I was brought in as an operations consultant at a PE-backed top-25 private producer running 5,000+ wells across the Western Anadarko Basin. They’d had two fatalities in a short window, and the board said: fix the culture, whatever it takes.
So we did. Bottom-up competency programs for every role. Risk profiles for every site. Training frameworks from the wellhead to the boardroom. Over the next year and a half we took their TRIR from third quartile to first. That’s the number that goes on the slide.
But that’s not the number I’m most proud of. Near-miss reporting went up 300 percent. That’s the real metric, because that meant supervisors could finally see the risks their teams were actually exposed to. People trusted the system enough to speak up. That’s not a compliance win, that’s a culture shift.
Here’s what I didn’t expect. To rebuild safety, I had to sit in every truck, walk every lease, and understand how every decision got made, from the field to the executive suite. And what I saw changed everything for me.
The corporate team had full context. Production accounting, SCADA trends, financial forecasts, HSE dashboards, cost models. They could make strategic decisions with confidence.
The foreman making the actual decisions in the field had eight different apps, a stack of Excel spreadsheets, and a phone full of text messages from three different supervisors. Every month brought a new report to fill out, another PowerPoint, another form. And nobody, not one system, not one person, was telling him what mattered most today.
I sat down with the operators and asked one question: “What burns your time?” The answer was always the same: two or three hours a day trying to figure out where to go, then another hour at end-of-shift writing it all down.
And then one of them said something I’ll never forget. “Please don’t add another app.” He wasn’t being difficult. He was drowning. He was already flipping between eight systems just to get through the morning, and the last thing he needed was someone from corporate handing him tool number nine and calling it a solution.
We searched the market for three months looking for a different approach. Work order management systems. SCADA dashboards. Point solutions stacked on point solutions. What we didn’t find was anything that replaced the noise, anything that connected corporate strategy to the frontline decision maker in real time and actually reduced their workload instead of adding to it.
So we built it.

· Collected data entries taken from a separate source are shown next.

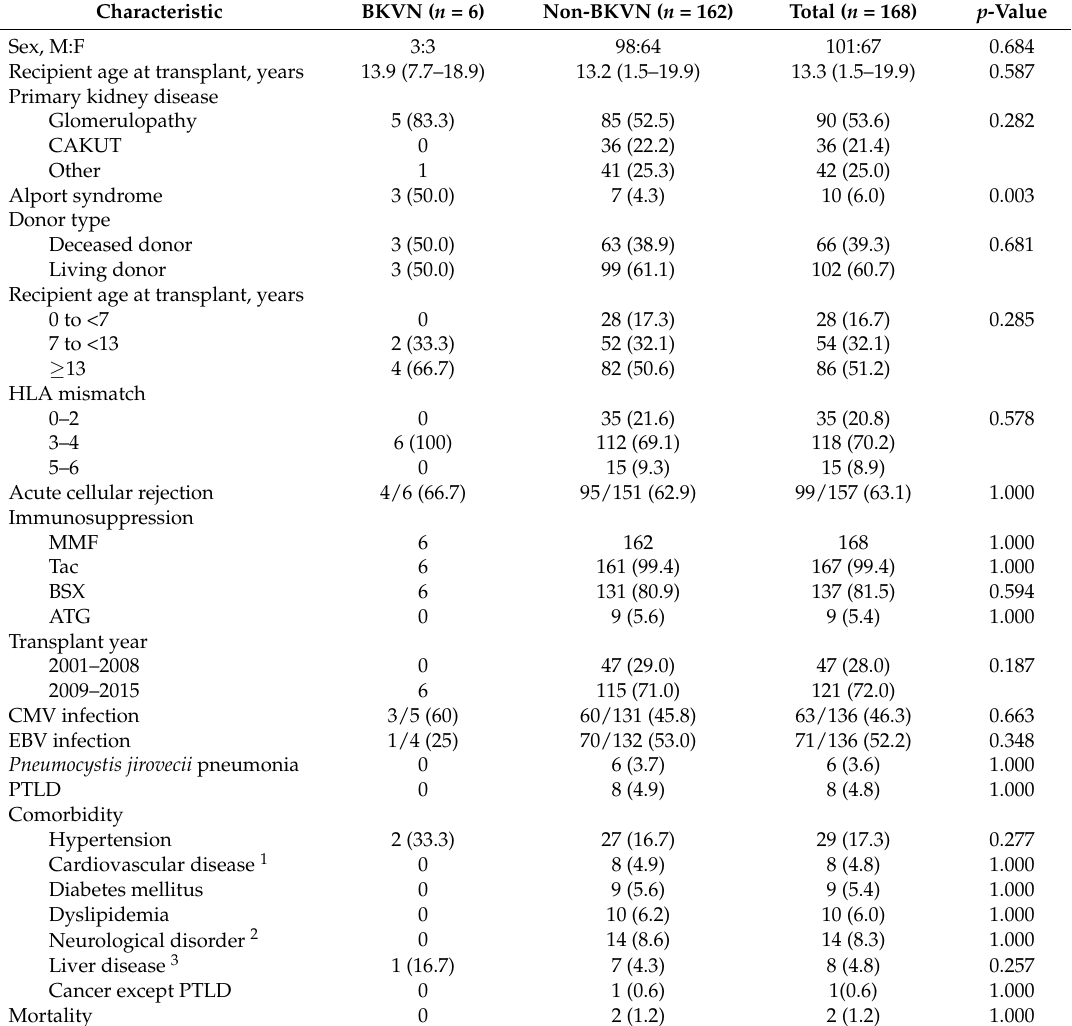
Table 1. Baseline characteristics of patients with or without BK virus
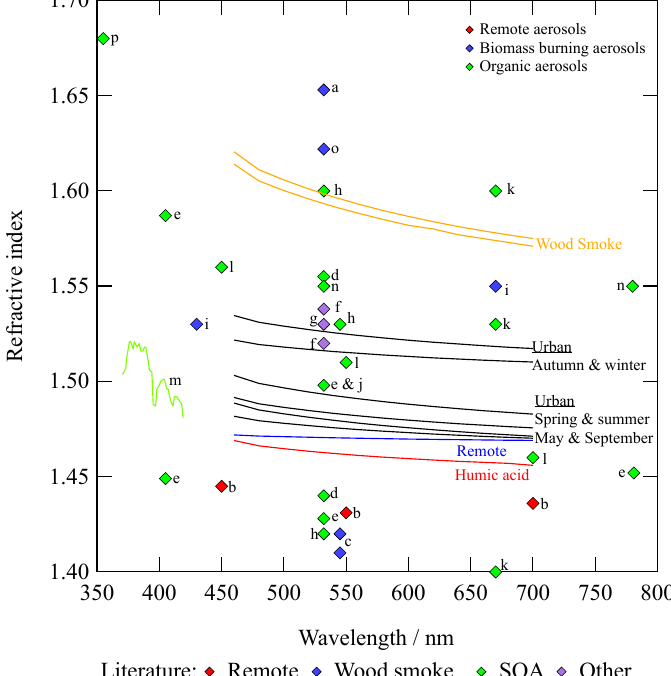
Figure 4. Refractive index dispersions for urban, remote, and woodsmoke atmospheric aerosol extracts and humic acid aerosol, compared to refractive index values from the literature. A sample of literature studies investigated aerosols from (1) remote locations (e.g. b: Virkkula et al., 2006); (2) biomass burning (e.g. a: Hoffer et al., 2006; c: Guyon et al., 2003; i: Yamasoe et al., 1998; n: Chakrabarty et al., 2010; and o: Dinar et al., 2008); and (3) organic aerosols (e.g. d: Kim and Paulson, 2013; e: Nakayama et al., 2013; h: Lambe et al., 2013; j:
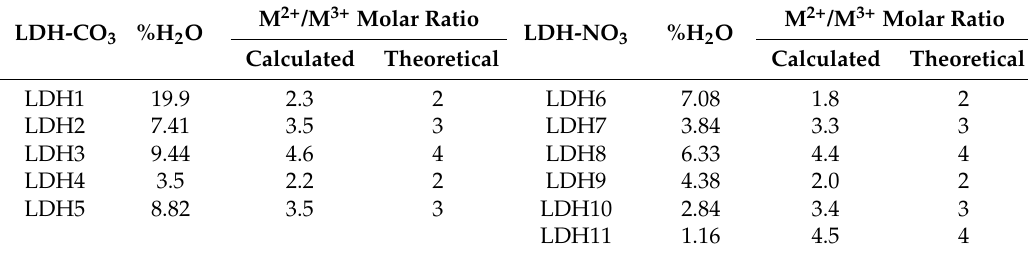
Table 3. Percentage (%) of H 2 O loss from LDHs and comparison of the theoretical and calculated M 2+ /M 3+ ratios.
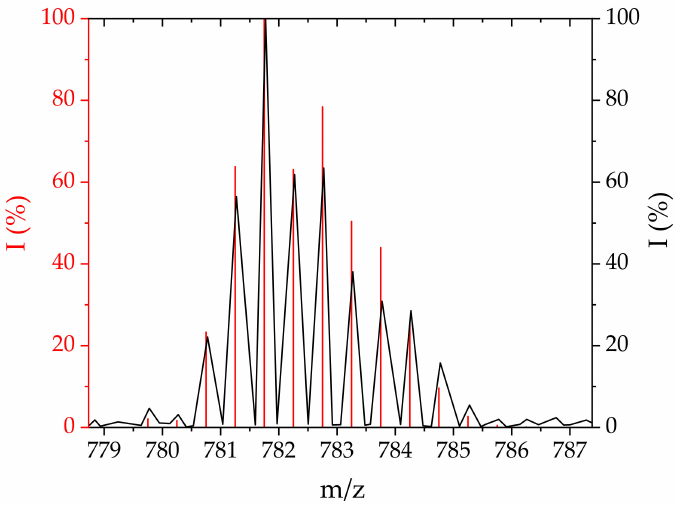
Figure 5. Mass spectra of 3 as recorded by ESI-MS in post-reaction mixture (180 ◦ C, 0.4 Bar, 4.0 L/min) (black) and simulated using The Isotope Distribution Calculator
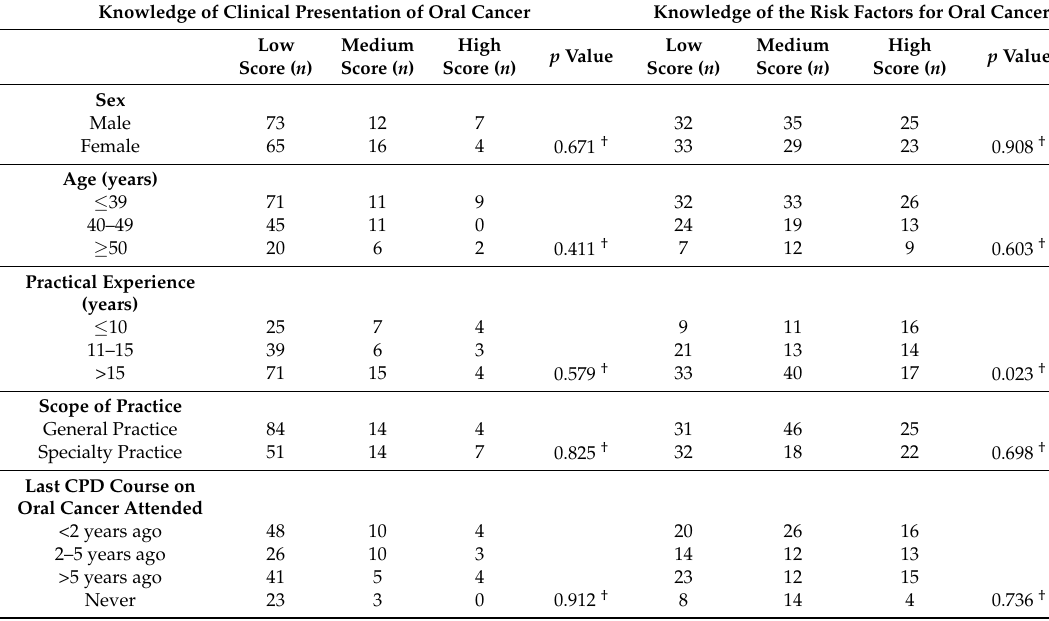
Table 3. Association between dentists’ personal characteristics and knowledge of the clinical presentation of and risk factors for oral cancer ( n =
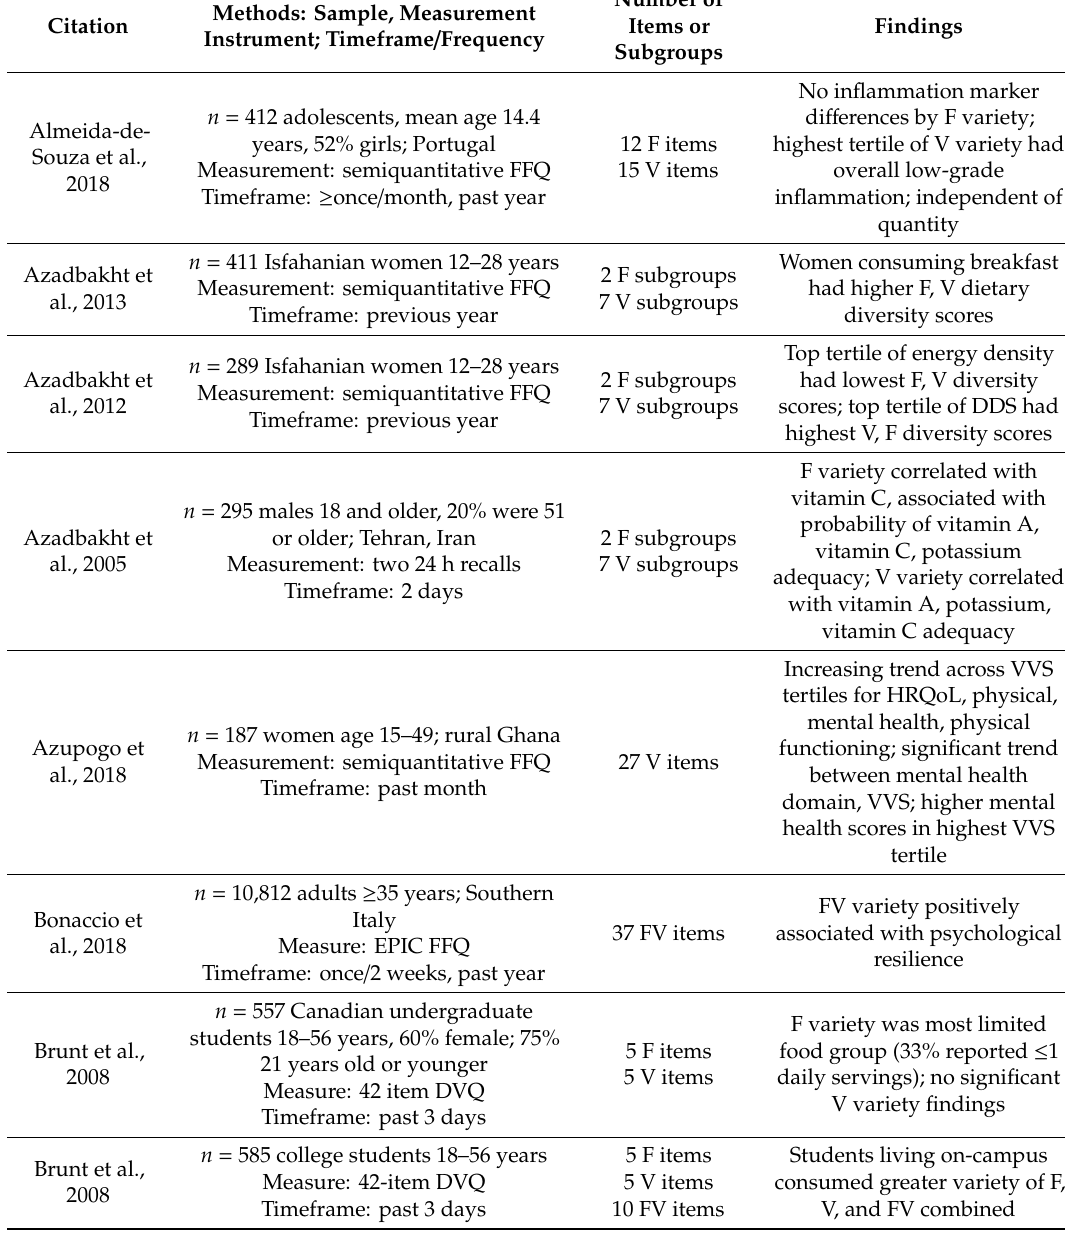
Table 3. Studies, from the literature, reported as cross-sectional design studies assessing fruit and vegetable (FV)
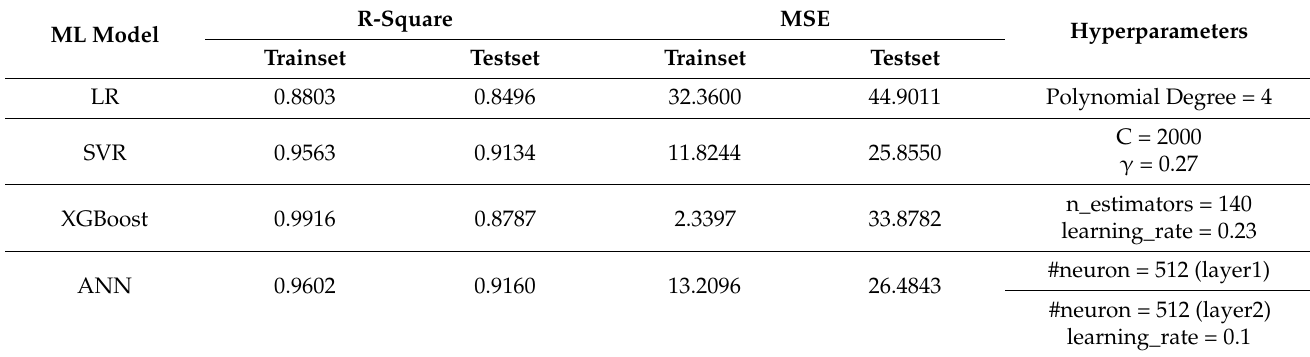
Table 5. Prediction results with 6 manually selected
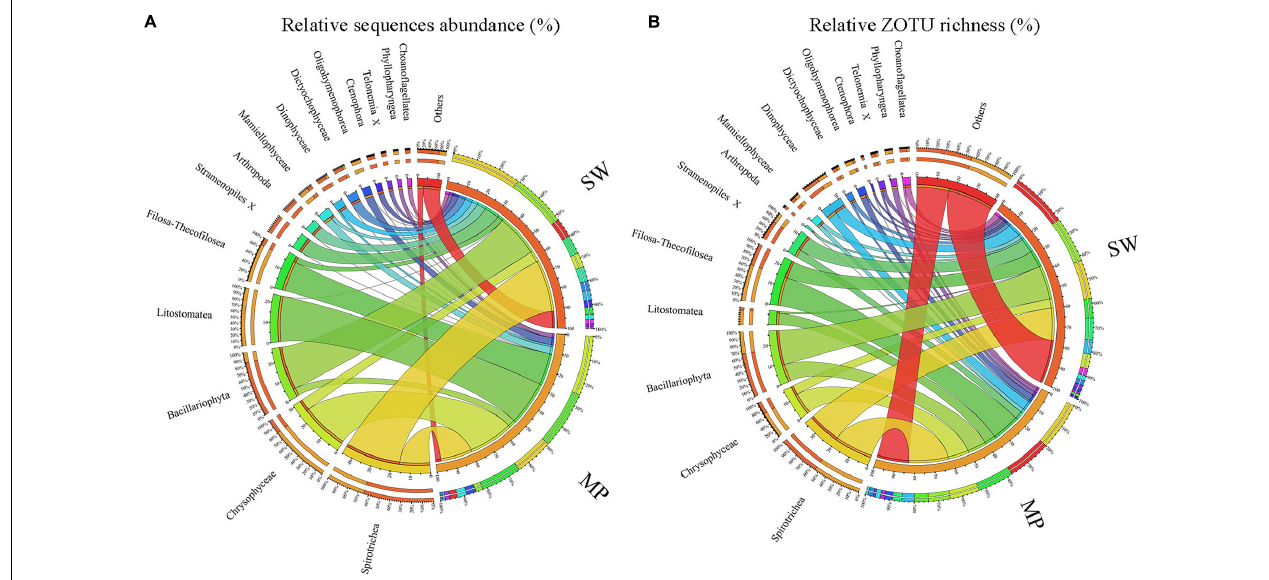
FIGURE 5 | Overview of microbial eukaryotes in the pooled sea water (SW) and melt ponds (MPs). Relative sequence abuncance (A) and relative ZOTU richness (B) ,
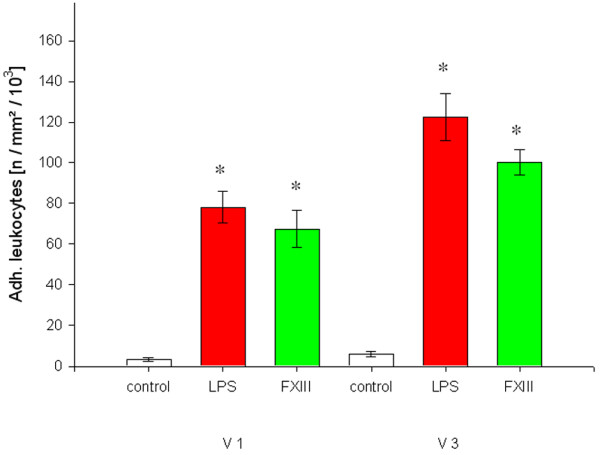
Effects of factor XIII administration on intestinal leukocyte adherence in the submucosal layer during experimental endotoxemia. Adherent (Adh) leukocytes in V1-/V3-venules after two hours of endotoxemia (mean ± standard error of the mean; *p < 0.05 compared to control group; p > 0.05 lipopolysaccharide (LPS) plus F XIII group compared to LPS group). Control, control group; F XIII, factor XIII treated LPS group; LPS, untreated LPS group.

We hosted a hackathon. We ran field simulations. We put it in the hands of operators, the same ones who’d begged us not to add another app, and watched what happened when the plan was already built. When every site was prioritized by cash-flow impact, paired to the right competency, and route-optimized before the first truck left the yard.
The result: 15 percent uplift in free cash flow. Same wells. Same team. Same day. Just a better plan.
That’s when it hit me. This problem isn’t unique to upstream production. It is every field operation in the energy industry, midstream, downstream, utilities, anywhere you have distributed assets and skilled people in trucks making critical decisions with incomplete information.
That’s why we started WorkSync. We’re a group of engineering and finance nerds who saw the gap between corporate strategy and field execution, and decided to close it. Not with another dashboard. Not with another app to add to the pile. With a system that builds the plan for your team, ranked by value, route-optimized, and ready before sunrise. Because we’ve been in those trucks. We’ve sat with those foremen at 5:45 AM. And we know the problem was never the people.